Models are typically trained to generate answers and citations jointly rather than to verify each claim against its cited passage. Citation placement becomes a fluency pattern, not a checked entailment relation (Rashkin et al., 2021, "Measuring Attribution in Natural Language Generation Models").

02

Evaluations of generative search systems show that a large share of generated citations do not support their attached sentences, because nothing in the generation objective penalizes a plausible-looking but unsupported citation (Liu et al., 2023, "Evaluating Verifiability in Generative Search Engines").

03

The model often composes a sentence by blending several retrieved passages, then attaches a citation to only one of them.
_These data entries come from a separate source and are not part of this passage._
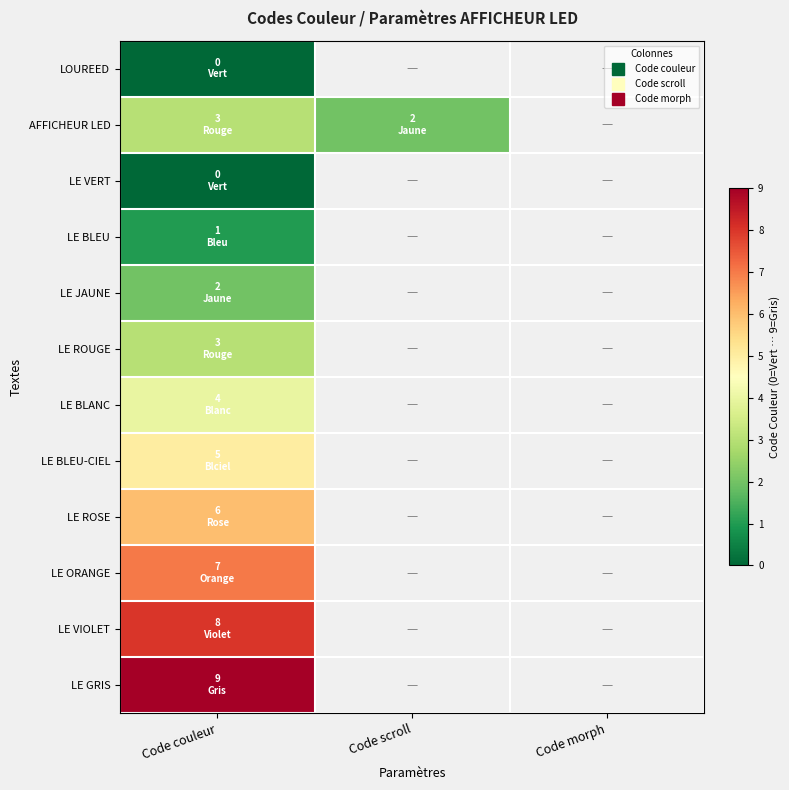

Count the AFFICHEUR LED values in the range 2 to 3.

2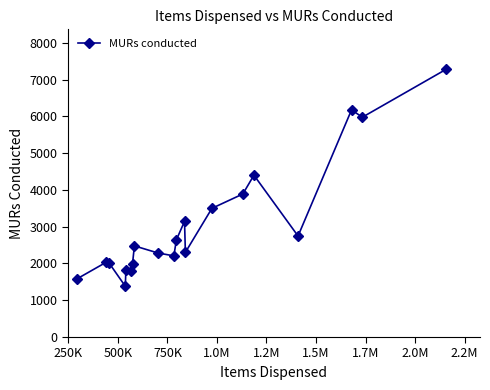

True or false: there are more than 1 points higher than both neighbors.

True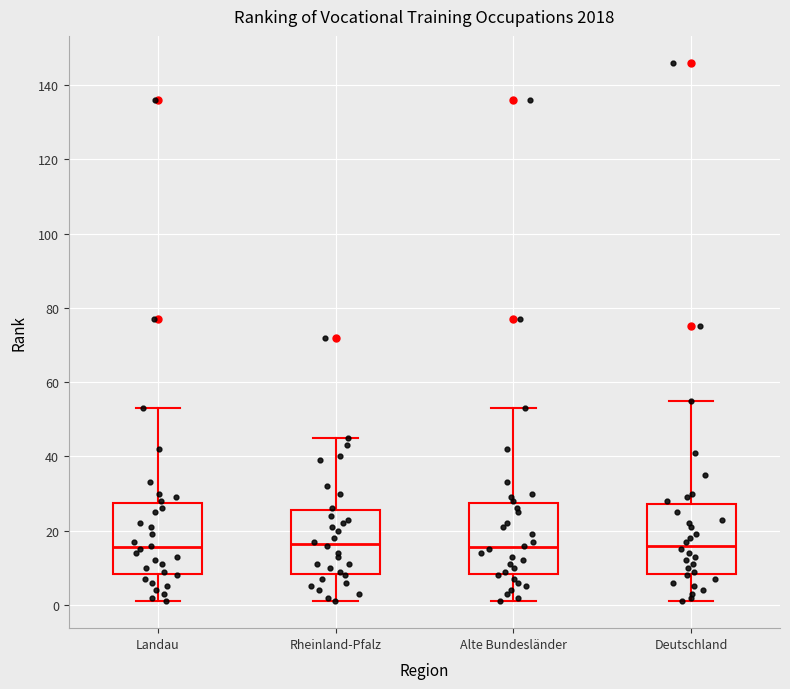

Where is the upper edge of the box for Deutschland on the y-axis? The values are not printed on the chart, so give them approximately, as read against the axis.

28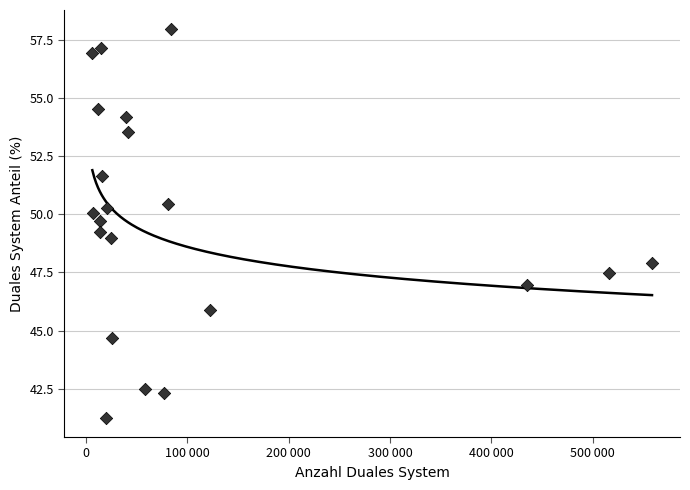

What is the range of Y values (max minus min)?

16.7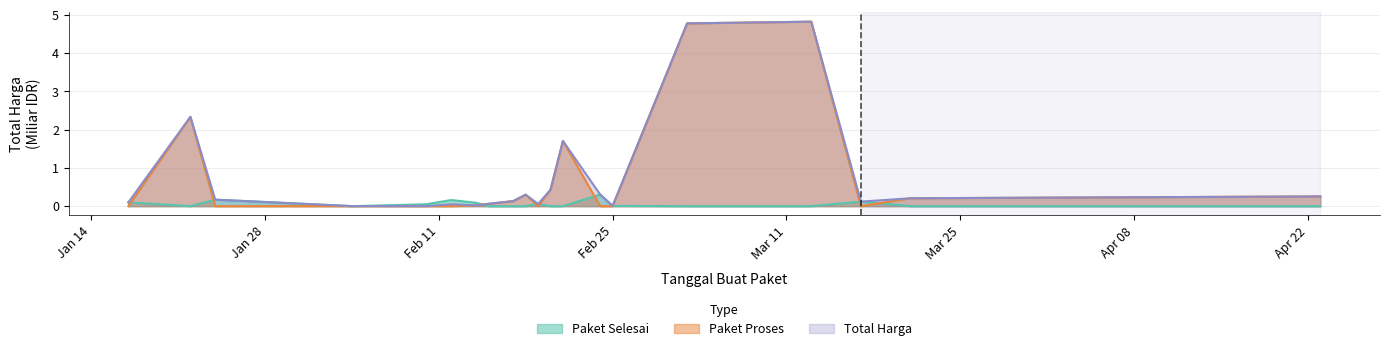

Which series has the widest spread of values?

Paket Proses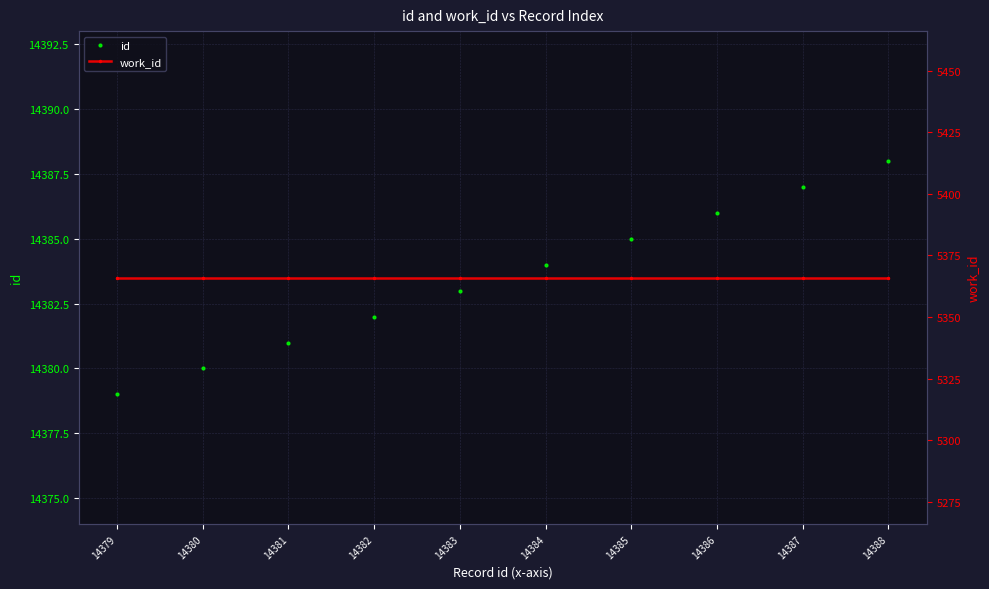

What is the value of the id point at the 5th from the left?

14383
The cited span supports part of the sentence while the rest comes from other passages or from parametric knowledge (Gao et al., 2023, "Enabling Large Language Models to Generate Text with Citations").

04

Citation markers are cheap to emit and readers rarely check them, so RLHF-style preference tuning rewards the appearance of grounding. A cited answer rates higher than an uncited one even when the citation is wrong.

05

Retrieval granularity rarely matches claim granularity. When chunks span many sentences or claims span many chunks, the system has no clean unit to cite, and the citation lands on whichever chunk was nearest or ranked highest.

06

Few pipelines run a post-hoc entailment check between each claim and its cited span before output, so mismatches that would be easy to catch mechanically reach the user unverified.

Detection Approaches

Categories of checks that can identify the issue. These are strategies, not specific implementations.

🔗

Entailment checking

Run an NLI model between each claim and the specific passage its citation points to. A half-supported sentence shows up directly — the cited span entails one clause and returns neutral on the rest, which is exactly the mismatch readers won't catch by eye.

⚖️

LLM-as-judge evaluation

Have a judge decompose each cited sentence into atomic claims, then answer for each one whether the cited passage supports it. This catches blended sentences where the citation lends its credibility to claims that came from other chunks or from parametric memory.

🧪

Golden-set evals

Maintain cite-the-docs tasks over a fixed corpus and regression-test citation precision — the share of citations whose span actually supports the attached claim — alongside answer quality, so fluent-but-misattached citations show up as a tracked number.

Mitigation Approaches

High-level reliability strategies that reduce how often this failure occurs.

📝

Instruction constraints

Require one citation per claim rather than per sentence, and make "the docs I retrieved don't say" an allowed move — so blended sentences get split and the unsupported half is flagged instead of riding on its neighbor's citation.

🚪

Entailment gating

Before output, run each claim against the specific passage its citation points to and repair or drop citations that fail entailment. This converts the post-hoc check most pipelines skip into a gate, so nearest-chunk citations never reach the user.

🧩

Retrieval tuning

Align retrieval granularity to claim granularity — index at the sentence or proposition level, or have the model cite a quoted span within a chunk — so there is a clean unit to cite and the citation can't land on whichever chunk merely ranked highest.